Tommaso Mondello appartiene alla prestigiosa scuola di martellisti forgiati dalla famiglia Superina, dal padre Valter al figlio Mattia, nel segno della crescita continua dei talenti: un vivaio che ha visto sbocciare campioni della caratura di Silvia Salis fino a Davide Costa. Con un primato personale di 59,62 metri – ottenuto lanciando l’attrezzo da 6 chili – e numerosi ottimi piazzamenti in campo nazionale, Tommaso è una delle promesse più solide del panorama ligure.

La gestione degli infortuni

«La prevenzione è molto importante. L’infortunio più grave che ho subìto, proprio questo inverno, è stata una microfrattura al peduncolo di una vertebra, che mi ha tenuto fermo per un mese.
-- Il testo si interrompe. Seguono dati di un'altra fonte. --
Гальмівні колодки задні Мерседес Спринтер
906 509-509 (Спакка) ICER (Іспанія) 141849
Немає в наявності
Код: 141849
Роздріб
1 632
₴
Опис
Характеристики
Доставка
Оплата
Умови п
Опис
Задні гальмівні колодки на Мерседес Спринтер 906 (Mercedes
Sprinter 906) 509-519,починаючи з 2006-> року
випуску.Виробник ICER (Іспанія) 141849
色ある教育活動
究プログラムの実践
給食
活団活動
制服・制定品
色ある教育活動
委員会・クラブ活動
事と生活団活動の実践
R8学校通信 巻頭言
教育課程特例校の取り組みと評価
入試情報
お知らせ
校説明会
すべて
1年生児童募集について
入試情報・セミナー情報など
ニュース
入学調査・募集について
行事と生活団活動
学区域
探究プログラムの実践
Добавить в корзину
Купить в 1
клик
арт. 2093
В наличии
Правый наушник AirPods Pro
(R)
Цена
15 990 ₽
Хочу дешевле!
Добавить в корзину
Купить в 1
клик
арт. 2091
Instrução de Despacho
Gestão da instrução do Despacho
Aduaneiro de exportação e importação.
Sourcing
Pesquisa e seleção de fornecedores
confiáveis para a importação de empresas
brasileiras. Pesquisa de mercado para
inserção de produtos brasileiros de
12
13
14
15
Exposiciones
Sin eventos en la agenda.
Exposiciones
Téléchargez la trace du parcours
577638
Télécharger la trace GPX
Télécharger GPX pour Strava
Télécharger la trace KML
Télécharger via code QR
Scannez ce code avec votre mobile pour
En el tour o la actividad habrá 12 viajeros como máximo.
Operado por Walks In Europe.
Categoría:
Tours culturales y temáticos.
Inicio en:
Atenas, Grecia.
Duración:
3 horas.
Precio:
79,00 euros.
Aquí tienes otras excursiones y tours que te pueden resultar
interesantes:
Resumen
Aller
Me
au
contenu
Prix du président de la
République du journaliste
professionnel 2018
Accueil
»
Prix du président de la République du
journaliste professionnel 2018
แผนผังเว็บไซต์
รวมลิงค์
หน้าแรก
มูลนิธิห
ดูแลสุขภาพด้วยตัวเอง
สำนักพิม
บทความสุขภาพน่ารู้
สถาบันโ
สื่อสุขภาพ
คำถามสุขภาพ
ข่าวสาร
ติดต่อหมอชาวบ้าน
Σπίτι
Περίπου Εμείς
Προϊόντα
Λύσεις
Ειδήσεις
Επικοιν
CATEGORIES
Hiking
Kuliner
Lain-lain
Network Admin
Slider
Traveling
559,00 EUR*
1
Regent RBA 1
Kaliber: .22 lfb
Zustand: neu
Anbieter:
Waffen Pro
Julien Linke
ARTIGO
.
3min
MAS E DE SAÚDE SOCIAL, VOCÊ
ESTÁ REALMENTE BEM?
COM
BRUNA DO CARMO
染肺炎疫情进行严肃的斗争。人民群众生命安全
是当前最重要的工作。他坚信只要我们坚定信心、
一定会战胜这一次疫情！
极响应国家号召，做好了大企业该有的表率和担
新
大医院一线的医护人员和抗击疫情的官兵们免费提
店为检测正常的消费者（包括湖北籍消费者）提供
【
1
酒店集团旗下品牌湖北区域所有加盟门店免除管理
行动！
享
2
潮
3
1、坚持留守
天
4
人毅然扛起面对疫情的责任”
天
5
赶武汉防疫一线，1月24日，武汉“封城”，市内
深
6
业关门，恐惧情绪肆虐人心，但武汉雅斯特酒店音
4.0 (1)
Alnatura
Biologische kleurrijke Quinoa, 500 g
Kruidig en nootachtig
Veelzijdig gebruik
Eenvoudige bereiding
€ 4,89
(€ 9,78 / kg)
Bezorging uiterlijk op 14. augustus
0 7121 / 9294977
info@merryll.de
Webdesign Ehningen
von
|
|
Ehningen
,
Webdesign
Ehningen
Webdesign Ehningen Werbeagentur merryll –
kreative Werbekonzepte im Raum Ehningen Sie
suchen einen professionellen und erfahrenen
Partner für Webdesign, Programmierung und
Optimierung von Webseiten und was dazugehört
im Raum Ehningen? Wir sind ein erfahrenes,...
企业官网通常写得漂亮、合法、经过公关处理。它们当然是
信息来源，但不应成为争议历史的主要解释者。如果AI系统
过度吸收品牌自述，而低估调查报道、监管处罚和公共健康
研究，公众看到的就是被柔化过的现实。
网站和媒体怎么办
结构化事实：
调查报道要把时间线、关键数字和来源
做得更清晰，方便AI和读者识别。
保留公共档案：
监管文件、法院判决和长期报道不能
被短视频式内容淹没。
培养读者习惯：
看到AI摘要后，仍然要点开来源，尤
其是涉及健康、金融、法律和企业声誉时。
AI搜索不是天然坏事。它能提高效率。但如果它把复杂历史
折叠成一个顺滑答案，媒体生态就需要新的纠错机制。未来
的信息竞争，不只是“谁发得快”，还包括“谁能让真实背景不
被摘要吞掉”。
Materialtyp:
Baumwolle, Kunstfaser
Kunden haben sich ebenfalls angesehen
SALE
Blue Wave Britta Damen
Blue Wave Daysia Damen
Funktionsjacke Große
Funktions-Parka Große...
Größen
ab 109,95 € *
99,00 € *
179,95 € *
Al rientro, mi sono focalizzato esclusivamente sulla tecnica, senza lanciare il martello. Da poco ho ripreso a pieno ritmo e riesco a godermi la gioia di allenarmi a fondo. Per scongiurare questi stop la mobilità è cruciale, perché non solo previene i traumi, ma massimizza la potenza: solo con la massima elasticità si esprime infatti la massima forza, altrimenti si resta limitati. Inoltre, non bisogna voler strafare in poco tempo, bensì essere costanti e puntare a un progresso lineare».

L’alimentazione

«Per noi lanciatori è un fattore centrale, in particolare per chi, come me, ha una statura non elevata e deve compensare. La nutrizione è fondamentale per i muscoli e per costruire una struttura fisica adeguata. Al momento seguo un percorso finalizzato all’aumento della massa corporea, perché ho bisogno di contrappeso per scagliare il martello. Assumo una maggiore quantità di cibo, evitando gli alimenti poco sani e bilanciando in modo rigoroso l’apporto di proteine e carboidrati, fin dalla colazione».

L’allenamento mentale

«Lavoriamo molto sulla simulazione agonistica: ci alleniamo chiudendo la gabbia e pensando di lanciare proprio come in una competizione ufficiale, per predisporre la mente alla gara. Non ho un mental coach al mio fianco, al momento non ne avverto la necessità».

La settimana tipo

«Il programma varia in base alla stagione. Alterniamo sempre un giorno in palestra e un giorno sul campo: nei mesi invernali privilegiamo il potenziamento fisico, mentre in primavera e in estate dedichiamo più spazio ai lanci».